I still think that integrating being an alcoholic/addict into one’s identity is an important foundational step for establishing long term recovery. I think most of us have to answer questions like, who was I before I began using alcohol and drugs? Who and what did I become as a result of my use? Why me? How do I explain what happened? What happened to break this pattern? How do I explain why and how I stopped? Who and what am I now? Where am I going and what do I need to do to get there? (White, 1996)
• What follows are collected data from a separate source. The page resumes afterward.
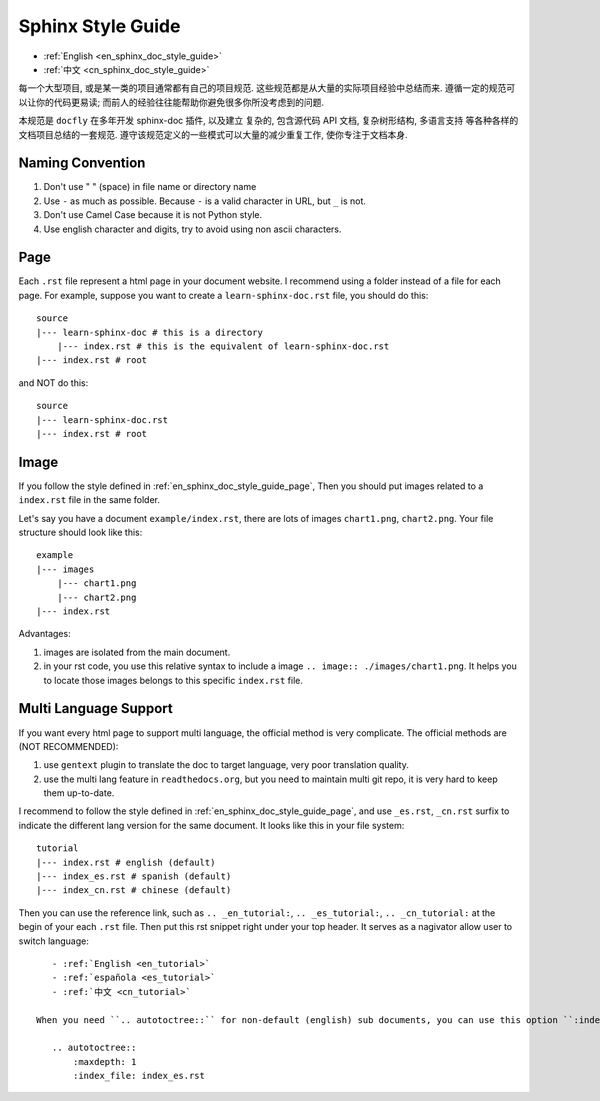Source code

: .. _en_sphinx_doc_style_guide:

Sphinx Style Guide
==============================================================================

- :ref:`English <en_sphinx_doc_style_guide>`
- :ref:`中文 <cn_sphinx_doc_style_guide>`

每一个大型项目, 或是某一类的项目通常都有自己的项目规范. 这些规范都是从大量的实际项目经验中总结而来. 遵循一定的规范可以让你的代码更易读; 而前人的经验往往能帮助你避免很多你所没考虑到的问题.

本规范是 ``docfly`` 在多年开发 sphinx-doc 插件, 以及建立 复杂的, 包含源代码 API 文档, 复杂树形结构, 多语言支持 等各种各样的文档项目总结的一套规范. 遵守该规范定义的一些模式可以大量的减少重复工作, 使你专注于文档本身.


Naming Convention
------------------------------------------------------------------------------
1. Don't use " " (space) in file name or directory name
2. Use ``-`` as much as possible. Because ``-`` is a valid character in URL, but ``_`` is not.
3. Don't use Camel Case because it is not Python style.
4. Use english character and digits, try to avoid using non ascii characters.


.. _en_sphinx_doc_style_guide_page:

Page
------------------------------------------------------------------------------
Each ``.rst`` file represent a html page in your document website. I recommend using a folder instead of a file for each page. For example, suppose you want to create a ``learn-sphinx-doc.rst`` file, you should do this::

    source
    |--- learn-sphinx-doc # this is a directory
        |--- index.rst # this is the equivalent of learn-sphinx-doc.rst
    |--- index.rst # root

and NOT do this::

    source
    |--- learn-sphinx-doc.rst
    |--- index.rst # root


Image
------------------------------------------------------------------------------

If you follow the style defined in :ref:`en_sphinx_doc_style_guide_page`, Then you should put images related to a ``index.rst`` file in the same folder.

Let's say you have a document ``example/index.rst``, there are lots of images ``chart1.png``, ``chart2.png``. Your file structure should look like this::

    example
    |--- images
        |--- chart1.png
        |--- chart2.png
    |--- index.rst

Advantages:

1. images are isolated from the main document.
2. in your rst code, you use this relative syntax to include a image ``.. image:: ./images/chart1.png``. It helps you to locate those images belongs to this specific ``index.rst`` file.


Multi Language Support
------------------------------------------------------------------------------

If you want every html page to support multi language, the official method is very complicate. The official methods are (NOT RECOMMENDED):

1. use ``gentext`` plugin to translate the doc to target language, very poor translation quality.
2. use the multi lang feature in ``readthedocs.org``, but you need to maintain multi git repo, it is very hard to keep them up-to-date.

I recommend to follow the style defined in :ref:`en_sphinx_doc_style_guide_page`, and use ``_es.rst``, ``_cn.rst`` surfix to indicate the different lang version for the same document. It looks like this in your file system::

    tutorial
    |--- index.rst # english (default)
    |--- index_es.rst # spanish (default)
    |--- index_cn.rst # chinese (default)

Then you can use the reference link, such as ``.. _en_tutorial:``, ``.. _es_tutorial:``, ``.. _cn_tutorial:`` at the begin of your each ``.rst`` file. Then put this rst snippet right under your top header. It serves as a nagivator allow user to switch language::

    - :ref:`English <en_tutorial>`
    - :ref:`española <es_tutorial>`
    - :ref:`中文 <cn_tutorial>`

 When you need ``.. autotoctree::`` for non-default (english) sub documents, you can use this option ``:index_file: index_cn.rst`` to locate sub documents that is in specific language::

    .. autotoctree::
        :maxdepth: 1
        :index_file: index_es.rst

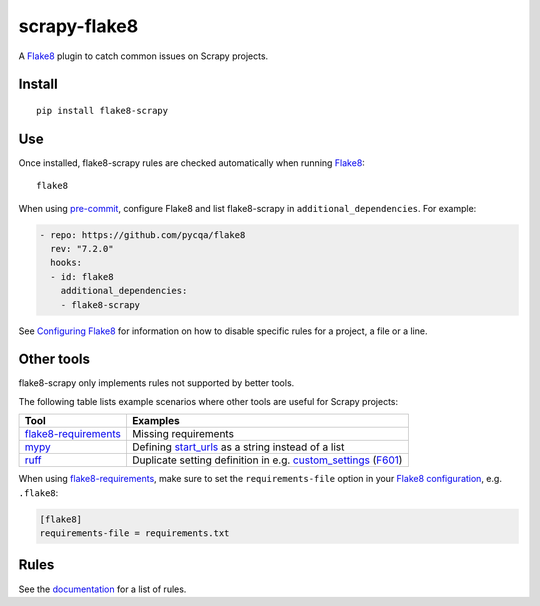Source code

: =============
scrapy-flake8
=============

.. |ci| image:: https://github.com/stummjr/flake8-scrapy/workflows/CI/badge.svg
.. |downloads| image:: https://pepy.tech/badge/flake8-scrapy

|ci| |downloads|

.. intro-start

A Flake8_ plugin to catch common issues on Scrapy projects.

.. _Flake8: https://flake8.pycqa.org/en/latest/

Install
=======

::

    pip install flake8-scrapy

Use
===

Once installed, flake8-scrapy rules are checked automatically when running
Flake8_:

::

    flake8

When using `pre-commit <https://pre-commit.com/>`_, configure Flake8 and list
flake8-scrapy in ``additional_dependencies``. For example:

.. code-block:: yaml

    - repo: https://github.com/pycqa/flake8
      rev: "7.2.0"
      hooks:
      - id: flake8
        additional_dependencies:
        - flake8-scrapy

See `Configuring Flake8`_ for information on how to disable specific rules
for a project, a file or a line.

.. _Configuring Flake8: https://flake8.pycqa.org/en/latest/user/configuration.html

Other tools
===========

flake8-scrapy only implements rules not supported by better tools.

The following table lists example scenarios where other tools are useful for
Scrapy projects:

==================== ==============================================================
Tool                 Examples
==================== ==============================================================
flake8-requirements_ Missing requirements
mypy_                Defining start_urls_ as a string instead of a list
ruff_                Duplicate setting definition in e.g. custom_settings_ (F601_)
==================== ==============================================================

.. _custom_settings: https://docs.scrapy.org/en/latest/topics/spiders.html#scrapy.Spider.custom_settings
.. _F601: https://docs.astral.sh/ruff/rules/multi-value-repeated-key-literal/
.. _flake8-requirements: https://pypi.org/project/flake8-requirements/
.. _mypy: https://mypy.readthedocs.io/en/stable/
.. _ruff: https://docs.astral.sh/ruff/
.. _start_urls: https://docs.scrapy.org/en/latest/topics/spiders.html#scrapy.Spider.start_urls

When using flake8-requirements_, make sure to set the ``requirements-file``
option in your `Flake8 configuration`_, e.g. ``.flake8``:

.. _Flake8 configuration: https://flake8.pycqa.org/en/latest/user/configuration.html

.. code-block:: ini

    [flake8]
    requirements-file = requirements.txt

.. intro-end

Rules
=====

See the documentation_ for a list of rules.

.. _documentation: https://flake8-scrapy.readthedocs.io/en/latest/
For most people on the inside of the recovering community, it’s not limiting in any way. Rather, it opens doors and creates opportunities.
I think that this has a lot to do with an aspect I may have neglected to mention. Part of the process of integrating being an alcoholic/addict into one’s identity is to also integrate being in recovery. This is what establishes a long term path toward maintaining recovery and accountability for ending the kind of excuse-making you describe.
I’ve been thinking about this a lot because I’ve been trying to stick with exercise and eating well and I’ve been wondering why some people are able to stick with it and others (including myself) go back and forth. One thing that is different for me this time is that I’ve been thinking about it as part of who I am, not just something I do.
It also strikes me that there is a developmental aspect to all of this. Some born-again Christians I know have commented that they sometimes wish they could hide away some of the newly saved, because their excitement and zeal is a turn off. They didn’t say it, but I think I could safely say that part of their concern is that, in the early stages, being born-again is their identity rather than an important and defining aspect of their identity.
I think that identifying myself as an alcoholic or addict is a helpful thing. It’s not the only thing I am, but as you say, it provides a grounding for my recovery.
I have to say to my shame that I was stunned when I realised that recovery was ultimately my responsibility. I felt like a victim initially and I was waiting for treatment to deliver me, with me as a passive recipient. Ended up being bloody hard work!
Counter-intuitive how empowering it is to adopt this identity, isn’t it?